### Instructions to follow
Copy the passage of the Cascade overview word for word, everything from "Using Cascade Proxy" down to "the web interface.".

### Excerpt
%%

A diagram of a Cascade installation

Cascade is a suite of tools that aims to speed up software development. Here are the primary components that make up Cascade:

Cascade File System

Normally, when you access your source control repository, the first step is to "check out" a tree. When you check out a tree, the client downloads the latest revision of all of the files and stores a copy of each file on your local disk. In some systems, like Subversion, the system stores not one but two copies of each file. You are only allowed to modify one of these two copies. The system can determine which files you've edited by comparing each file against the second copy, which contains the original, unmodified file contents.

For a large tree, checking out a tree can take a long time and consume a lot of disk space. Once you've checked out a tree, further updates are generally incremental, meaning that you only need to download new files or files that have changed since your last update/checkout. Even so, for large projects, an "update" can take a long time.

Cascade File System (sometimes abbreviated CFS) provides a more efficient way to access your source control repository. Instead of spending minutes or hours downloading a tree, you can be up and running in just seconds with Cascade. You don't need to download all the files up front. Instead, CFS provides you a view of the tree where it looks like all of the files are present, even though in reality—behind the scenes—a file is only downloaded the first time you access it.

Because CFS interfaces with the operating system kernel as a file system driver rather than as a shell/GUI (e.g. Windows Explorer) plugin, all of your applications can access files inside CFS just like any other file on your hard drive, even if those applications are not aware of CFS. CFS simply looks like another hard drive with a different drive letter (on Windows) or another file system with a different mount point (on Linux or Macintosh).

Once CFS downloads a file for the first time, the file is cached locally on your hard drive, so subsequent accesses to that file are just as fast as your local disk.

Cascade Proxy

When you work from a site with a slow network link to your source control repository, downloading files can be even slower. Cascade provides a proxy server called Cascade Proxy that caches files that have already been downloaded by other users. With Cascade Proxy, you don't have to waste time downloading files that other people already downloaded earlier.

You don't need to explicitly install a Cascade Proxy server. The Cascade Proxy server is built into the Cascade File System service, so any computer running CFS can also potentially act as a proxy server. To use a proxy, you just need to specify the proxy server's hostname during the Cascade install process, and Cascade will automatically route all requests through the proxy.

Using Cascade Proxy is entirely optional. All Cascade functionality works with or without the proxy server.

Cascade Manager and Cascade Worker

Cascade provides an automated build and regression test environment, sometimes known as a "continuous integration" system. You can set up builds and tests through its Cascade Manager web interface and run these builds and tests on a farm of PCs running the Cascade Worker software. When someone breaks a build or regression test, Cascade Manager can send out an email letting you know. You can see the status of these builds and tests, look at their log files, and download their results from the web interface.

%%

### Records provided
%%

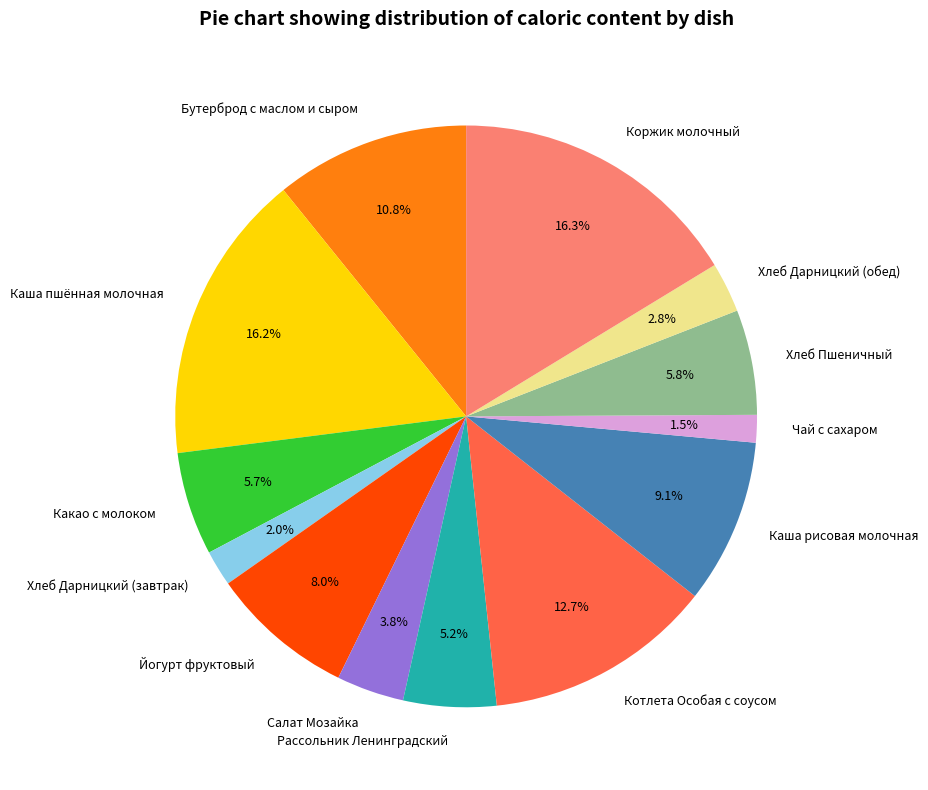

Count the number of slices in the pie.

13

%%
%%

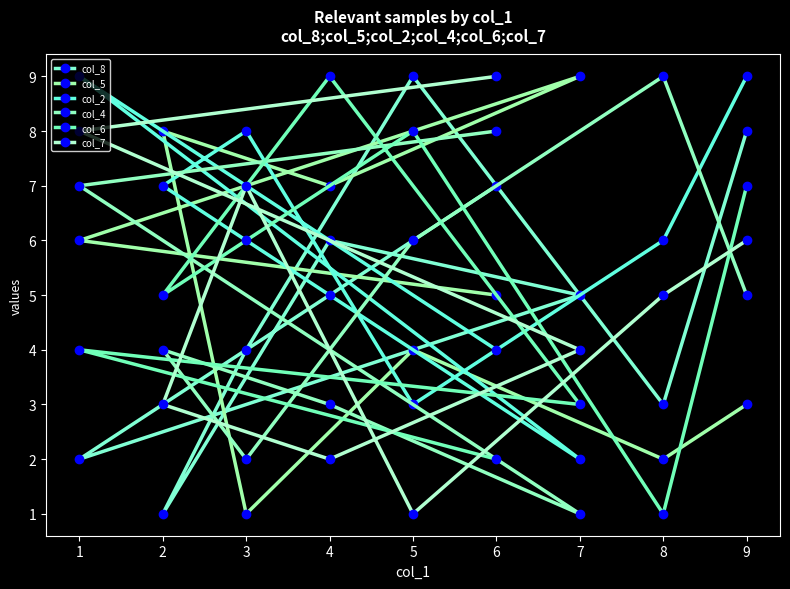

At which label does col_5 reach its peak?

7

%%

### Answer area
Using Cascade Proxy is entirely optional. All Cascade functionality works with or without the proxy server.

Cascade Manager and Cascade Worker

Cascade provides an automated build and regression test environment, sometimes known as a "continuous integration" system. You can set up builds and tests through its Cascade Manager web interface and run these builds and tests on a farm of PCs running the Cascade Worker software. When someone breaks a build or regression test, Cascade Manager can send out an email letting you know. You can see the status of these builds and tests, look at their log files, and download their results from the web interface.